You need to re evaluate your equipment list. 

You're not ready for an account of this size.


----------



## Defcon 5 (Mar 20, 2014)

John_DeereGreen said:


> You need to re evaluate your equipment list.
> 
> You're not ready for an account of this size.


3 Skids and 4 Dodge Cummings????....


----------



## Ezdayman (Nov 15, 2015)

lol says you..the last company only used 2 bob cats so..... the other mall i have is 250ksqft a did that in 2.5 hrs. with 2 trks.. tnks bud!


----------



## Defcon 5 (Mar 20, 2014)

Ezdayman said:


> lol says you..the last company only used 2 bob cats so..... the other mall i have is 250ksqft a did that in 2.5 hrs. with 2 trks.. tnks bud!


OK Bud...We will be serious for a moment...It's 10 acres give or take...I assume what you mean by "buckets" you mean pushers...Have you ever run a skid in wet snow witha 12 foot "Bucket"??? How long do you think it will take to get said 10 acres done with said equipment??..Any walks or Salting on this 10 acres???


----------



## ktfbgb (Jan 31, 2016)

Ezdayman said:


> lol says you..the last company only used 2 bob cats so..... the other mall i have is 250ksqft a did that in 2.5 hrs. with 2 trks.. tnks bud!


Well if you already have one half that size then double the price and there you go. Guess you don't need the help.

Not sure how you did 6 acres with 2 truck in 2 hours but hey what do I know. Maybe it's just for a 1/2" of snow?

In all seriousness though $35,000 for the season sounds about right :terribletowel:


----------



## Ajlawn1 (Aug 20, 2009)

ktfbgb said:


> Well if you already have one half that size then double the price and there you go. Guess you don't need the help.
> 
> Not sure how you did 6 acres with 2 truck in 2 hours but hey what do I know. Maybe it's just for a 1/2" of snow?
> 
> In all seriousness though $35,000 for the season sounds about right :terribletowel:


I would say bump it a bit 45ish, but obviously trigger/tolerances would factor in....


----------



## John_DeereGreen (Jan 2, 2011)

Ezdayman said:


> lol says you..the last company only used 2 bob cats so..... the other mall i have is 250ksqft a did that in 2.5 hrs. with 2 trks.. tnks bud!


Sounds like you've got it all figured out. What do you need us for?


----------



## ktfbgb (Jan 31, 2016)

Ajlawn1 said:


> I would say bump it a bit 45ish, but obviously trigger/tolerances would factor in....


Wasn't thinking of that Thumbs Up:terribletowel:


----------



## FredG (Oct 15, 2012)

John_DeereGreen said:


> Sounds like you've got it all figured out. What do you need us for?

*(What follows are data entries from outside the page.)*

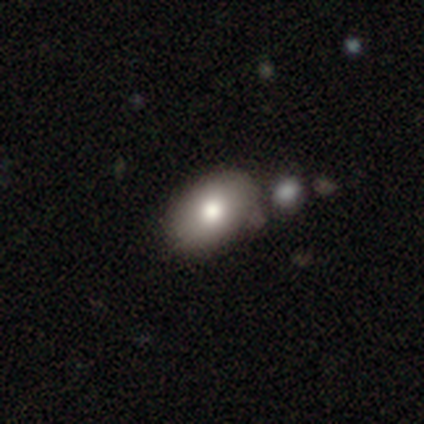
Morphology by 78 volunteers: Overall: smooth (79%). How rounded: in between (87%). Merging: none (38%; merger 15%).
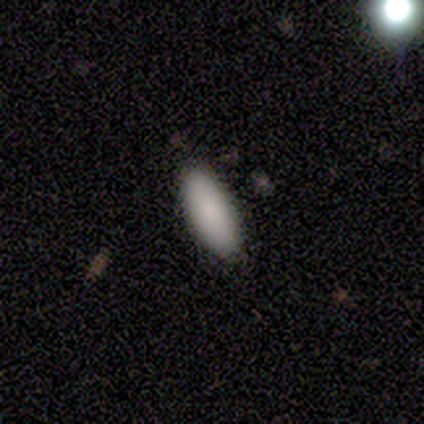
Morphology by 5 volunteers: Smooth or featured? smooth (100%)
How rounded? in between (60%)
Merging? none (80%)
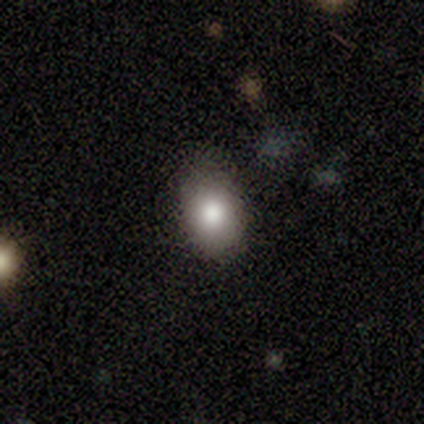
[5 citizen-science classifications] Overall: smooth (80%). How rounded: in between (100%). Merging: none (60%; minor disturbance 40%).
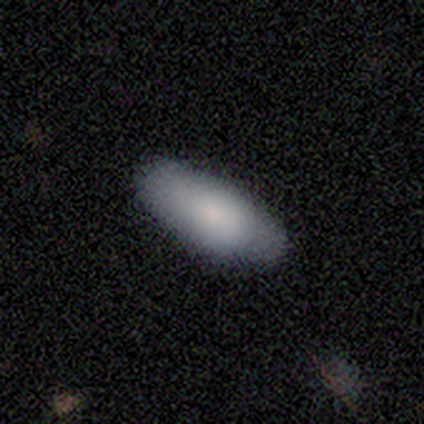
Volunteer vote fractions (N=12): This is clearly a smooth galaxy (83%). How rounded: clearly in between (90%). Merging: clearly none (100%).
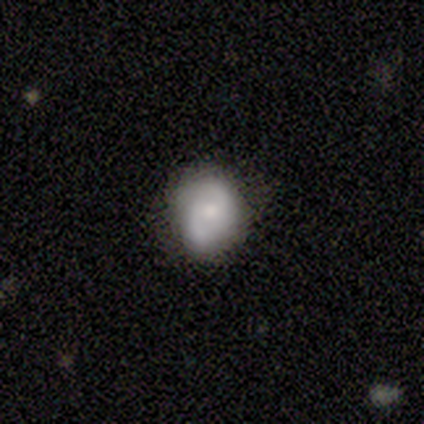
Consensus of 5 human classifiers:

LoL Yesterday I told a guy looks like you got it all figured out, Started a war when some :terribletowel:chimed in. Thumbs Up


----------



## MSsnowplowing (Nov 1, 2012)

Ezdayman said:


> lol says you..the last company only used 2 bob cats so..... the other mall i have is 250ksqft a did that in 2.5 hrs. with 2 trks.. tnks bud!


Did you ever stop to think that is why they are no longer doing it?


----------



## John_DeereGreen (Jan 2, 2011)

MSsnowplowing said:


> Did you ever stop to think that is why they are no longer doing it?


Who da thunk it.


----------